ECCB Governor suggests structural reform to boost the economy of St. Kitts-Nevis


by Eulana Weekes

St. Kitts and Nevis (WINN): The Governor of the Eastern Caribbean Central Bank (ECCB), Mr. Timothy N.J. Antoine said the Federation is on a path of economic recovery but highlighted the need for structural reform in the Federation to boost the economy.

During “Conversation with the Governor” on Thursday night, March 02, 2023, Governor Antoine said there is need for a revamp of the Education sector in St. Kitts and Nevis. He suggested a shift from subjects to skills so as to ensure more job creation and opportunities.

“When we say structural reforms, we think of things like the revamping of our education system.
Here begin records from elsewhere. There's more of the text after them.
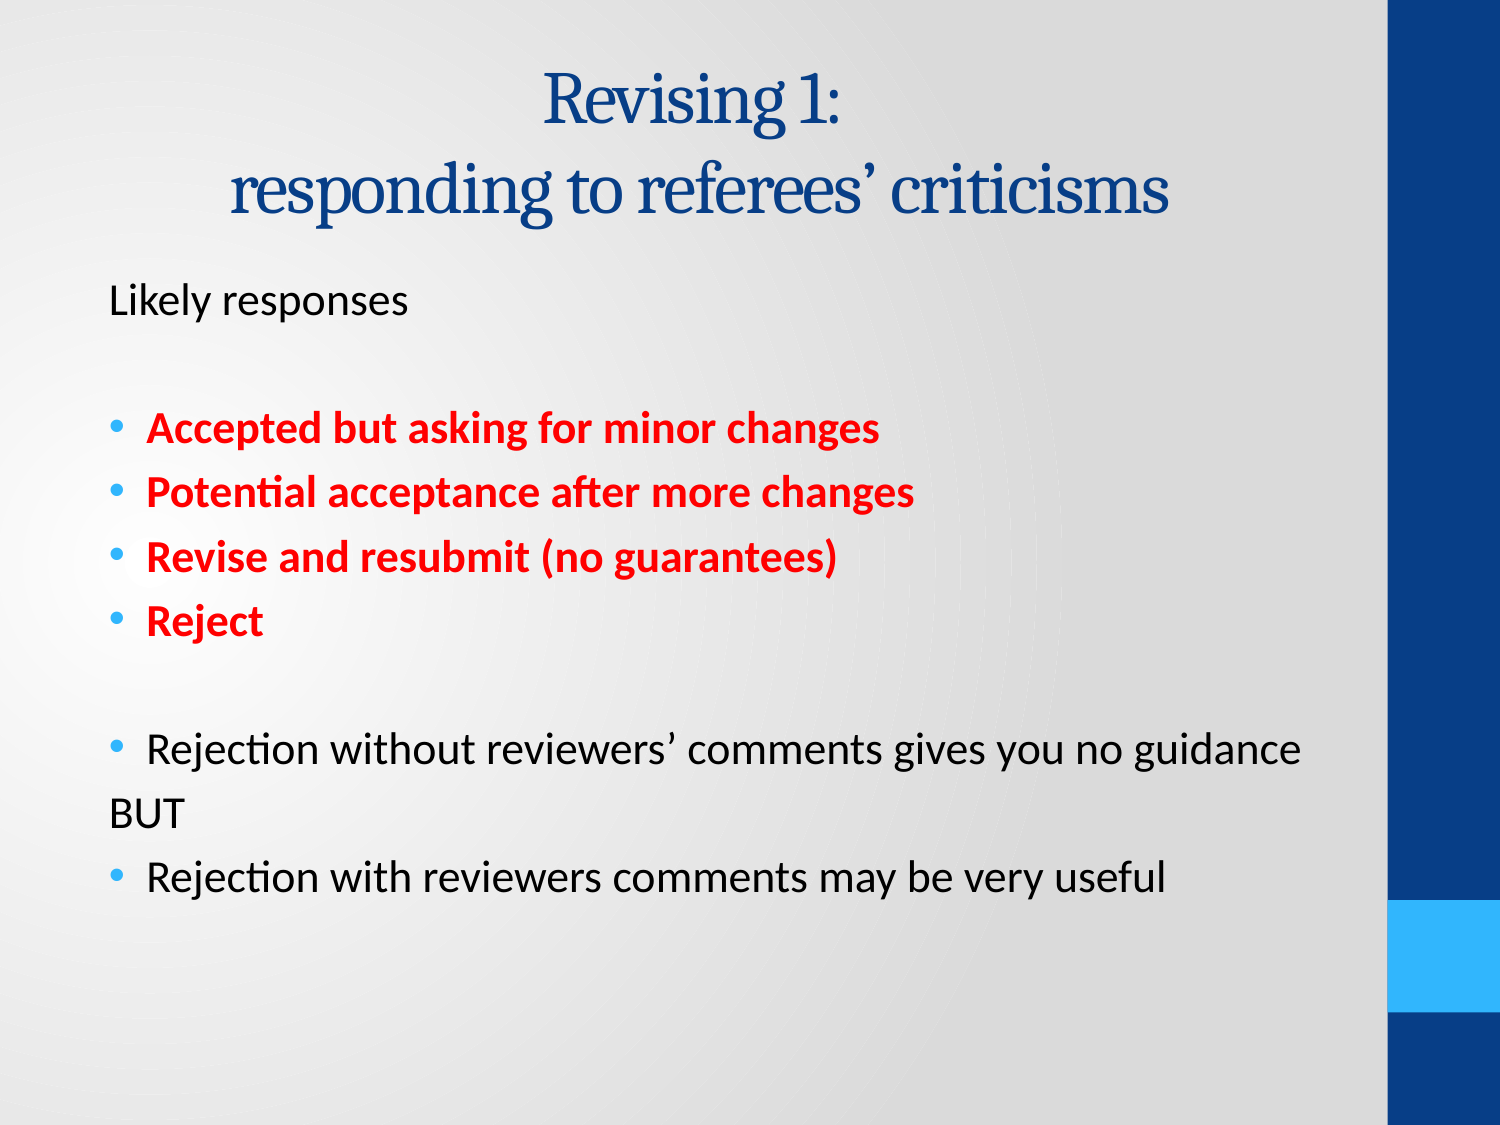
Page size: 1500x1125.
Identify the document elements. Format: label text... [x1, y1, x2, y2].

list Likely responses Accepted but asking for minor changes Potential acceptance after more changes Revise and resubmit (no guarantees) Reject Rejection without reviewers’ comments gives you no guidance BUT Rejection with reviewers comments may be very useful [75, 262, 1325, 1050]
title Revising 1: responding to referees’ criticisms [75, 45, 1325, 233]
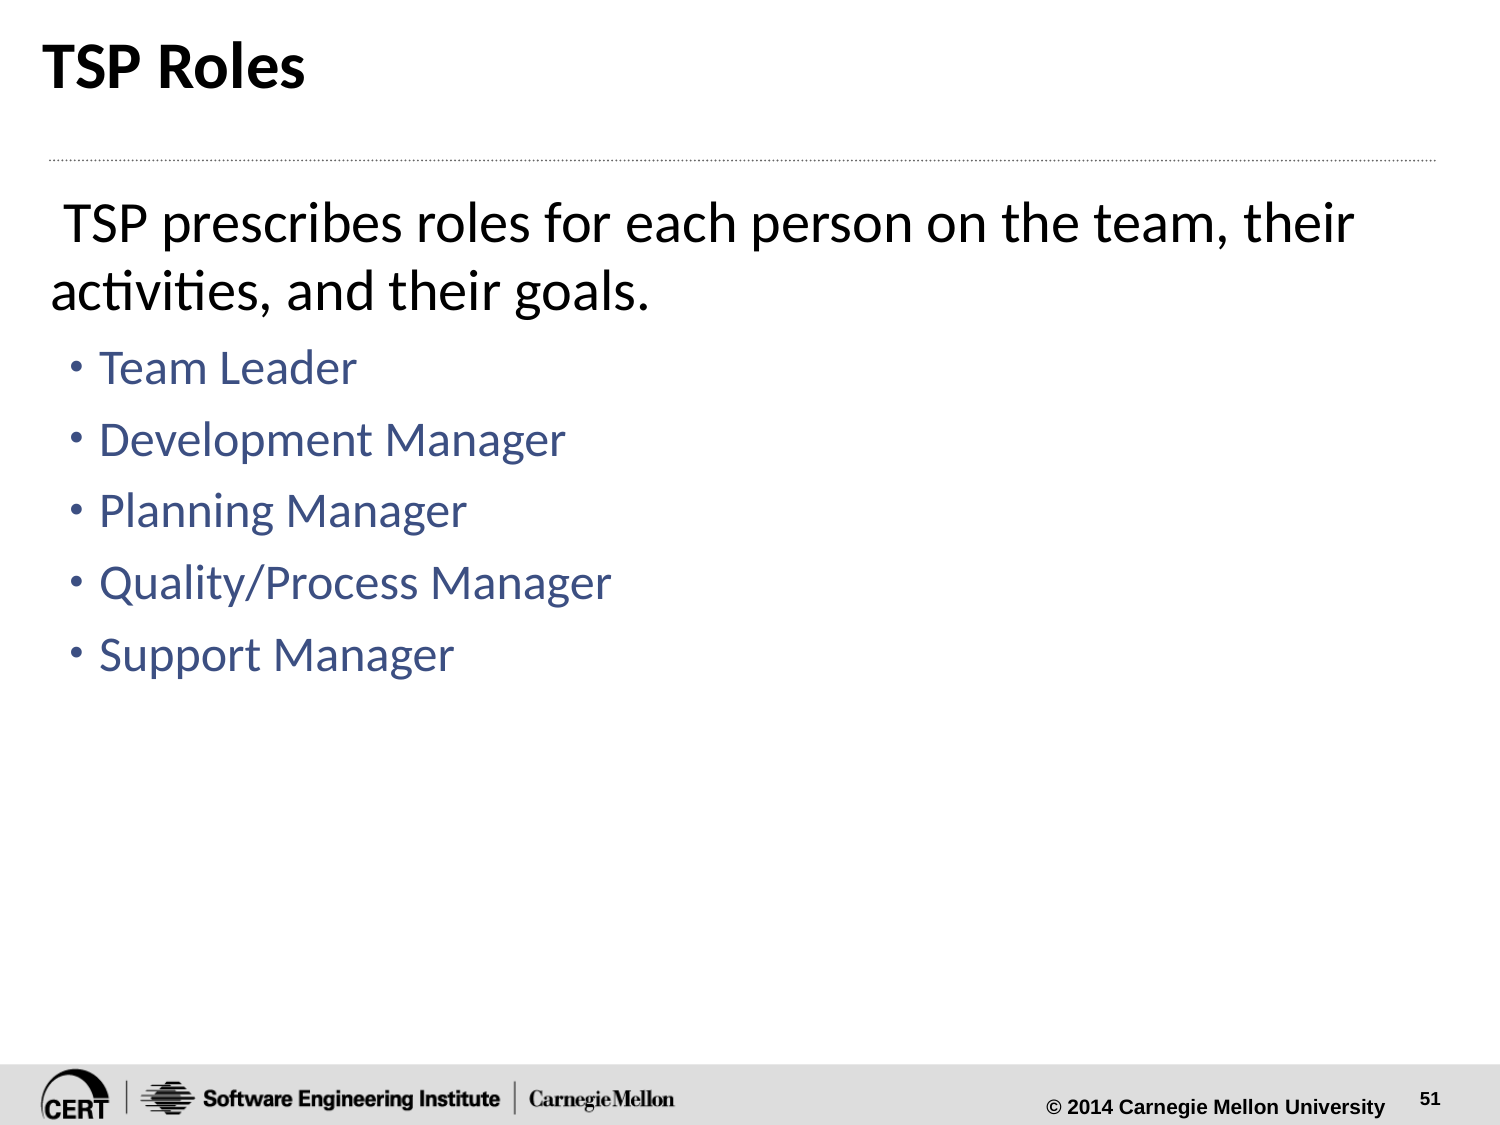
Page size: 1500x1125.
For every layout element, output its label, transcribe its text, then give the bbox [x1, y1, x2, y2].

title TSP Roles [42, 37, 1434, 155]
picture [24, 1065, 688, 1125]
list TSP prescribes roles for each person on the team, their activities, and their goals. Team Leader Development Manager Planning Manager Quality/Process Manager Support Manager [49, 187, 1438, 1001]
That’s a big one. Human Capital is perhaps the single biggest investment we can make to change the trajectory of our economies. I’ve been asking the question to our leaders and to our region, our people, “What will it take to double the size of our GDP?” In the case of St. Kitts and Nevis, that GDP is about 3 billion dollars.” Well, one thing for sure is skills. So we have to make a shift in our Education System from Subject to skills. Skills that actually could get people employed. [Skills] that could allow people to create their own jobs; because I have to be honest, some of what we’re doing right now, well-intentioned as we may be, are not fit for purpose.”

The Business Environment, too, needs restructuring, Antoine said. He expressed that the length of time taken to process documents also has significant implications on the business sector and, by and large, the economy.

“The business environment- “How long does it take to get things done?” It cannot take months and months to be able to consolidate a few lots to start construction. It’s a simple example, but that’s a frustration that many people face every day. If you think about that bottleneck and what that does for the economy, you have a loan approved in a financial institution, bank or Credit Union, that project cannot get started because you’re waiting on that permit or you’re waiting on that piece of [paper] in the registry. The construction or the contractor cannot work. That means the person who has to work cannot work. There is a whole range of implications that flow from that one bottleneck.”

In addition, Antoine acknowledged the work of the Government of St. Kitts and Nevis as it relates to renewable energy. He said it is important that the project is executed, which will help lower the energy supply cost for businesses and domestic users.

“Clearly, to build resilience, we have to be less dependent on the rest of the world for our energy. Our energy security requires us to invest in our renewable energy sources. So we welcome what is being proposed here in St. Kitts and Nevis. Now, irrespective of Geothermal and Solar Pv (Photovoltaics), we believe that those are very important to lower the cost of energy, which has direct implications for business, households and public finances, but also to be able to create economic activity.”

The ECCB Governor shared that St. Kitts and Nevis should expect economic growth of about 4 ½ percent or higher in 2023. He said the four economic drivers are Tourism, Digitalisation, Agriculture – Food Production and Public Infrastructure. Antoine added that in 2024 and most likely in 2025, the Federation’s economy will increase by about 5 percent.